Vor 1785 Zuschauern in der Eisarena Taucha erwischten die Icefighters einen Start nach Maß. Bereits nach fünf Minuten konnte Denis Fominych Erfurts Schlussmann Martin Otte überwinden: Der Puck kullerte nach einem Nachsetzer über die Linie. Auch danach blieb Leipzig am Drücker: Florian Eichelkraut prüfte den Gäste-Goalie von der linken Seite, dann vergab Jannik Striepeke. Lars Müller, der jüngst zurückgekehrte Publikumsliebling, scheiterte ebenfalls zweimal knapp (10./11.).

Besser machte es Hannes Albrecht nach zwölf Minuten. Nach feinem Ableger von Eichelkraut erhöhte der Angreifer auf 2:0. Erfurt befand sich nur in der Rückwärtsbewegung, erst am Ende des ersten Abschnitts musste Goalie Sebastian Staudt zweimal eingreifen. Im zweiten Drittel kamen die Gäste mit etwas mehr Schwung aus der Kabine: Felix Schümann kurvte allein auf Staudt zu – ohne Erfolg (23.). Dann versuchte es Schümann mit einem Schuss aus halbrechter Position – wieder nichts (27.).

Dennoch konnte Trainer Mannix Wolf mit der Leistung seiner Jungs, die hinten fast nichts zuließen, zufrieden sein. Wurde es doch einmal heiß vorm Kasten, gab Staudt im Tor den souveränen Feuerwehrmann. Schließlich kehrte der offensive Schwung zurück: Tomas Vrba erhöhte mit einem satten Schuss in die rechte Ecke auf 3:0 (31.). Müller hätte  in Unterzahl sogar weiter erhöhen können, ihm fehlte alleine vorm Tor aber die nötige Präzision (33.).

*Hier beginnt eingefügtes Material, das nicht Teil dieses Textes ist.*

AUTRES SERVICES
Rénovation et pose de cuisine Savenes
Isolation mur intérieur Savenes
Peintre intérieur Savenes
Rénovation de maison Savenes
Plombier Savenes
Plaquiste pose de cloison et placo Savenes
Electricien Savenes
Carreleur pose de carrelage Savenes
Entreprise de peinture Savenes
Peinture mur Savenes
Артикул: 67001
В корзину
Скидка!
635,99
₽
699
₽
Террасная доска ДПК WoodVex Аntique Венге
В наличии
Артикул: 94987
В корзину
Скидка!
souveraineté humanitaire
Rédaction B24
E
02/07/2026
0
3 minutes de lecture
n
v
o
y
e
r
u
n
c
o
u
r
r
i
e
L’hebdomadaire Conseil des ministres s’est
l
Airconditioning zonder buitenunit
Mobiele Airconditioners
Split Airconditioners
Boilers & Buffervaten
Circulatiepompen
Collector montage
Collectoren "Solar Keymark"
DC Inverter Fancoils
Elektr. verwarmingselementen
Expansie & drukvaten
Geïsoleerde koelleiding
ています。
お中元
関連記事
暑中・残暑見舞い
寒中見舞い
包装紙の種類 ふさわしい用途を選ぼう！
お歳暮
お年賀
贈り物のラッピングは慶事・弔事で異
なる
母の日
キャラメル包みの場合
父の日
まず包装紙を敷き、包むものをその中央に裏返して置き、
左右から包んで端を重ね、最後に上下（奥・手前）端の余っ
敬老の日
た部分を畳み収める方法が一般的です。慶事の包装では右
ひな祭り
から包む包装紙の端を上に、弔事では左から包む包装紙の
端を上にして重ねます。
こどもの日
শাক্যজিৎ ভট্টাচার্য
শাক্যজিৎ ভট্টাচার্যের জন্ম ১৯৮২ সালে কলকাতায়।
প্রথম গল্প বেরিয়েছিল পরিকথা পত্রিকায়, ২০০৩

Vorm Schlussabschnitt machte Wolf seine Jungs in der Kabine heiß – selbst durch die Tür war die lautstarke Ansprache des Trainers zu hören. Sein Anliegen: Ja nicht nachlassen! Und er fand Gehör: Jannik Striepeke sorgte mit dem 4:0 nach Vorlage von Albrecht und Eichelkraut für die Vorentscheidung (43.). Eichelkraut und Fominych – mit seinem zweiten Tor – machten das halbe Dutzend gegen die völlig überforderten Erfurter voll. Die Halle tobte – ein perfekter Auftakt für die Icefighters.

Statistik:

Tore: 1:0 Fominych (5.), 2:0 Albrecht (12.), 3:0 Vrba (31.), 4:0 Striepeke (43.), 5:0 Eichelkraut (48.), 6:0 Fominych (54.)